• Hue集成Hadoop和Hive


    一、环境准备

    1、下载Hue:https://dl.dropboxusercontent.com/u/730827/hue/releases/3.12.0/hue-3.12.0.tgz

    2、安装依赖

    yum groupinstall -y "Development Tools" "Development Libraries"
    yum install -y apache-maven ant asciidoc cyrus-sasl-devel cyrus-sasl-gssapi gcc gcc-c++ krb5-devel libxml2-devel libxslt-devel make mysql mysql-devel openldap-devel python-devel sqlite-devel gmp-devel libffi-devel

    二、MySQL配置

    1、    为root用户设置密码;
    2、    配置远程登录
    3、    创建hue数据库
    4、    flush hosts
    5、    flush privileges

    三、解压、编译并安装

    tar -zxvf hue-3.12.0.tgz -C /opt
    cd /opt/ hue-3.12.0
    make apps

    四、集成环境配置

    1、配置HDFS

    vim /opt/hadoop-2.7.3/etc/hadoop/hdfs-site.xml

    <property>
         <name>dfs.webhdfs.enabled</name>
         <value>true</value>
    </property>
    
    <property>
         <name>dfs.permissions.enabled</name>
         <value>false</value>
    </property>

    2、配置core-site.xml

    vim /opt/hadoop-2.7.3/etc/hadoop/core-site.xml

    <property>
         <name>hadoop.proxyuser.hue.hosts</name>
          <value>*</value>
    </property>
    
    <property>
          <name>hadoop.proxyuser.hue.groups</name>
          <value>*</value>
    </property>
    
    <property>
           <name>hadoop.proxyuser.root.hosts</name>
           <value>*</value>
    </property> <property> <name>hadoop.proxyuser.root.groups</name> <value>*</value> </property>

    3、配置yarn-site.xml

    vim /opt/hadoop-2.7.3/etc/hadoop/yarn-site.xml

    <!--打开HDFS上日志记录功能-->
    <property>
        <name>yarn.log-aggregation-enable</name>
        <value>true</value>
    </property>
    
    <!--在HDFS上聚合的日志最长保留多少秒。3天-->
    <property>
         <name>yarn.log-aggregation.retain-seconds</name>
         <value>259200</value>
    </property>

    4、配置httpfs-site.xml

    vim /opt/hadoop-2.7.3/etc/hadoop/httpfs-site.xml

    <property>
        <name>httpfs.proxyuser.hue.hosts</name>
        <value>*</value>
    </property>
    
    <property>
        <name>httpfs.proxyuser.hue.groups</name>
        <value>*</value>
    </property>

    5、配置文件同步

    将以上配置文件同步到其他Hadoop主机

    添加hue用户及用户组

    sudo useradd hue
    sudo chmod -R 755 /opt/hue-3.12.0/
    sudo chown -R hue:hue /opt/hue-3.12.0/

    五、Hue的配置

    vim  /opt/hue-3.8.1/desktop/conf/hue.ini

    1、配置HDFS超级用户

     # This should be the hadoop cluster admin
      default_hdfs_superuser=xfvm

    超级用户参见HDFS WEBUI

    2、配置desktop

    [desktop]
    
      # Set this to a random string, the longer the better.

数据集中包含的记录:
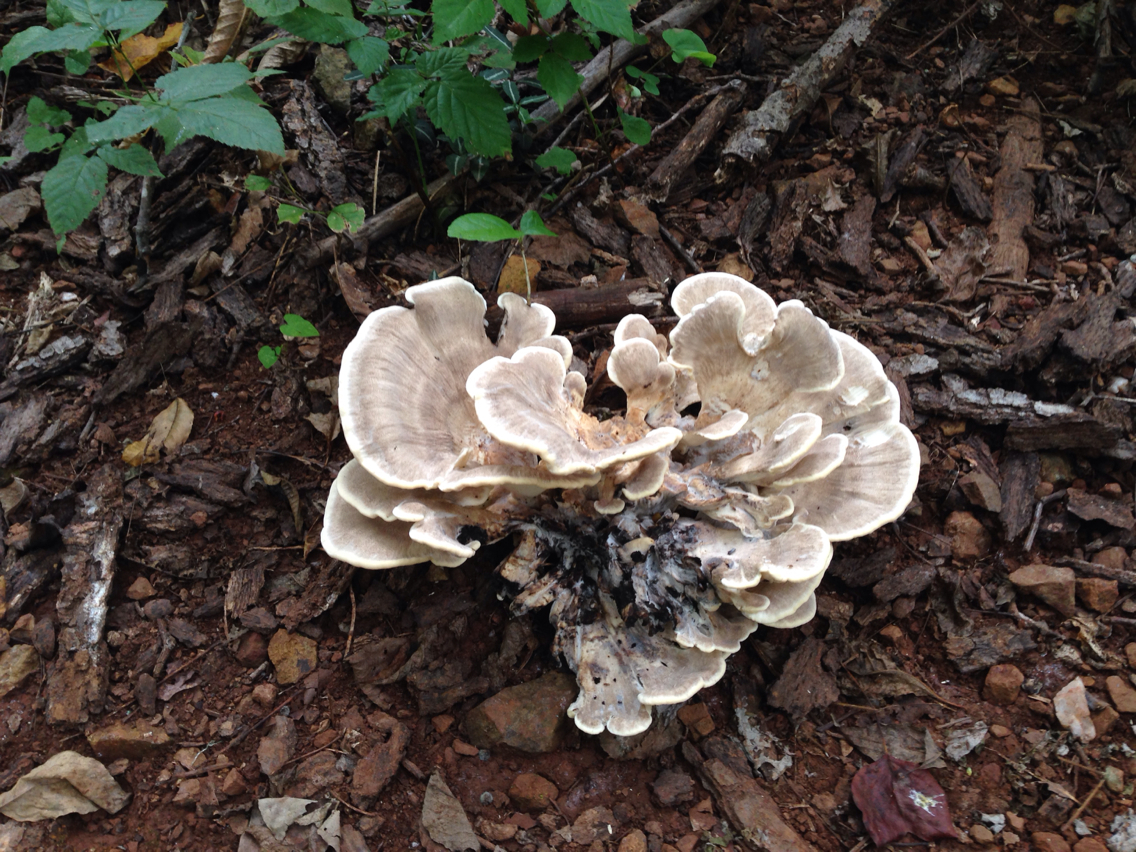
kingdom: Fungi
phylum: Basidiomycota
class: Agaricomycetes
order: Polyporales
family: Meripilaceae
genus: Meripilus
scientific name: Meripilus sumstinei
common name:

» 题目 1: 在这篇关于Hue集成Hadoop和Hive的文档里,yarn.log-aggregation.retain-seconds 被设成了什么值?
» 题目 2: 把这篇Hue集成文档从“vim  /opt/hue-3.8.1/”到“longer the better.”的部分重写一遍,并把其中的“xfvm”换成“root”。
» 题目 3:
判断下面几种说法是否与这篇Hue集成文档相符。每项答“是”或“否”,并引用文档中起决定作用的原文。
(a) 文档下载的Hue版本是3.12.0。
(b) 在hdfs-site.xml中,dfs.permissions.enabled 被设为true。
(c) 配置好的文件需要同步到其他Hadoop主机。

» 完整回答 1: 259200,即3天。

» 完整回答 2:
vim  /opt/hue-3.8.1/desktop/conf/hue.ini

    1、配置HDFS超级用户

     # This should be the hadoop cluster admin
      default_hdfs_superuser=root

    超级用户参见HDFS WEBUI

    2、配置desktop

    [desktop]
    
      # Set this to a random string, the longer the better.

» 完整回答 3:
(a) 是。“hue-3.12.0.tgz”
(b) 否。“<name>dfs.permissions.enabled</name>”下面是“<value>false</value>”
(c) 是。“将以上配置文件同步到其他Hadoop主机”